Physics:Acoplanarity
In particle physics, the acoplanarity of a scattering experiment is the degree to which the paths of the scattered particles deviate from being coplanar. Measurements of acoplanarity provide a test of perturbative quantum chromodynamics, because QCD predicts that the emission of gluons can lead to acoplanar scattering events.[1]
Measures of acoplanarity
For a two-jet final state, a useful measure of acoplanarity is
- [math]\displaystyle{ \varphi = \pi-( \phi_2 - \phi_1 ) }[/math]
where [math]\displaystyle{ \phi_i }[/math] are the azimuthal angles of the final state jets with respect to the beam line.[2] An alternative measure of acoplanarity which is infrared safe and which works for broad jets of many particles is given by
- [math]\displaystyle{ A = 4 \min{ \left( \frac{ \sum_i |p_{out}^i| }{ \sum_i |p_i| } \right)^2} }[/math]

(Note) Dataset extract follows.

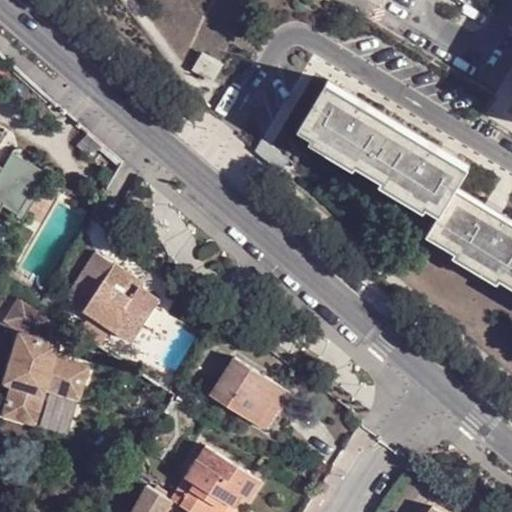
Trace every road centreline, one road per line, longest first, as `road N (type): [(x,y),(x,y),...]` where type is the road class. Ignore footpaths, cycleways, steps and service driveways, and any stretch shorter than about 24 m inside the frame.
road 1 (residential): [(0,1),(434,375)]
road 2 (residential): [(434,375),(347,511)]
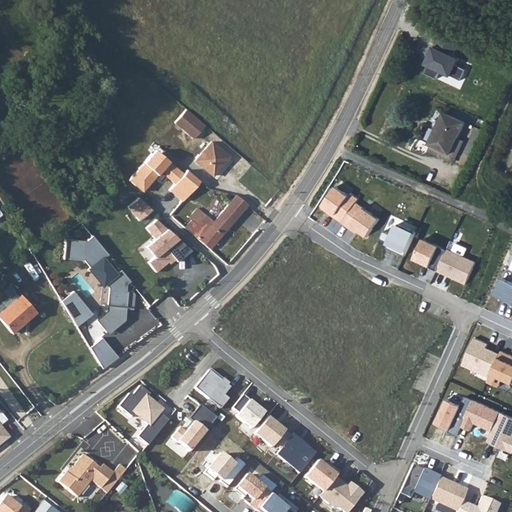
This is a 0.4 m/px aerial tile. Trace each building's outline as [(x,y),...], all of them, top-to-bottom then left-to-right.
[(460,43),(442,34),(433,52),(436,53),(427,73),(439,79),(443,71),(463,80),(468,69),(458,65),(461,59),(454,55),(460,43)] [(192,139),(204,126),(186,110),(174,123),(192,139)] [(439,127),(441,128),(431,148),(450,158),(458,143),(465,128),(444,117),(439,127)] [(159,139),(147,154),(169,172),(181,157),(159,139)] [(229,156),(212,141),(196,160),(214,173),(229,156)] [(462,146),(458,143),(450,158),(431,148),(428,154),(452,166),(462,146)] [(336,217),(344,222),(358,203),(361,199),(352,193),(351,195),(338,186),(323,208),(332,213),(333,211),(338,214),(336,217)] [(163,198),(160,201),(158,202),(167,212),(174,205),(170,200),(174,195),(171,191),(169,193),(168,191),(163,198)] [(190,219),(183,226),(208,248),(248,201),(238,193),(214,221),(204,213),(195,223),(190,219)] [(142,196),(129,206),(141,221),(154,210),(142,196)] [(361,230),(370,236),(381,219),(358,203),(344,222),(352,228),(354,225),(361,230)] [(149,262),(159,274),(188,249),(161,216),(147,228),(155,237),(146,245),(156,257),(149,262)] [(385,231),(382,239),(391,244),(389,248),(393,250),(394,248),(397,250),(396,252),(407,256),(418,232),(400,224),(394,236),(385,231)] [(66,238),(63,256),(84,259),(90,268),(88,270),(101,287),(103,286),(106,290),(99,307),(121,316),(130,295),(128,295),(127,285),(131,282),(121,270),(116,274),(104,259),(109,255),(93,236),(87,242),(66,238)] [(431,267),(439,271),(449,250),(426,239),(417,259),(432,266),(431,267)] [(140,249),(149,261),(154,257),(145,245),(140,249)] [(457,277),(456,279),(468,284),(478,263),(449,249),(449,250),(439,271),(448,275),(449,273),(457,277)] [(511,281),(506,279),(498,295),(510,301),(509,303),(511,304),(511,281)] [(0,314),(0,320),(12,336),(37,316),(21,297),(0,314)] [(83,306),(71,316),(76,324),(89,314),(83,306)] [(116,356),(101,335),(88,345),(101,367),(116,356)] [(476,339),(464,365),(491,378),(502,355),(494,351),(493,353),(487,350),(490,345),(476,339)] [(489,383),(500,388),(504,379),(511,383),(511,355),(503,351),(502,355),(491,378),(489,383)] [(208,371),(194,388),(220,409),(228,399),(223,396),(230,388),(227,386),(228,384),(222,378),(220,380),(208,371)] [(127,394),(117,407),(130,417),(133,414),(146,424),(136,437),(147,446),(167,421),(158,413),(161,410),(146,397),(149,394),(138,386),(130,396),(127,394)] [(243,395),(232,409),(238,414),(235,417),(251,429),(263,414),(255,407),(256,406),(243,395)] [(463,427),(475,401),(466,398),(462,406),(449,400),(438,423),(452,430),(450,433),(459,437),(463,427)] [(463,427),(470,431),(474,423),(494,432),(496,428),(502,413),(475,401),(463,427)] [(189,452),(216,418),(200,405),(188,420),(193,423),(185,432),(179,428),(171,438),(189,452)] [(496,445),(511,452),(511,417),(502,413),(496,428),(502,431),(496,445)] [(286,430),(268,416),(254,434),(272,447),(275,444),(281,449),(291,437),(284,432),(286,430)] [(489,442),(496,445),(502,431),(496,428),(494,432),(489,442)] [(281,449),(275,455),(299,474),(315,454),(292,435),(291,437),(281,449)] [(102,490),(114,475),(103,467),(100,470),(83,457),(69,474),(68,473),(59,484),(78,499),(91,482),(102,490)] [(317,461),(304,478),(322,493),(335,477),(338,473),(327,464),(324,467),(317,461)] [(405,497),(410,499),(414,490),(431,497),(440,478),(426,471),(425,473),(422,472),(423,470),(413,465),(396,501),(402,504),(405,497)] [(248,505),(256,511),(275,487),(260,475),(255,482),(246,475),(234,490),(243,498),(246,495),(252,500),(248,505)] [(340,509),(343,511),(349,511),(364,493),(351,483),(346,488),(342,484),(343,483),(335,477),(322,493),(319,497),(333,508),(340,509)] [(431,497),(430,500),(455,511),(457,511),(462,502),(467,490),(440,478),(431,497)] [(189,511),(194,505),(176,493),(169,503),(183,511),(189,511)] [(282,511),(286,508),(269,495),(256,511),(282,511)] [(495,511),(499,504),(482,497),(476,511),(468,508),(470,506),(462,502),(457,511),(495,511)] [(3,499),(0,502),(0,511),(26,511),(20,507),(17,511),(3,499)] [(55,511),(44,502),(35,511),(55,511)]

where [math]\displaystyle{ p_i }[/math] are the momenta of the final state particles and [math]\displaystyle{ p_{out}^i }[/math] are the components of these momenta perpendicular to a plane chosen such that A is minimized.[1] In the case of two coplanar final state particles, the plane which minimizes A would contain the paths of both particles and the beamline, and A would equal 0.
See also
References
- ↑ 1.0 1.1 De Rújula, A.; Ellis, J.; Floratos, E. G.; Gaillard, M. K. (1978). "QCD predictions for hadronic final states in e +e - annihilation". Nuclear Physics B 138 (3): 387–429. doi:10.1016/0550-3213(78)90388-7. Bibcode: 1978NuPhB.138..387D. https://cds.cern.ch/record/132816/files/197803202.pdf.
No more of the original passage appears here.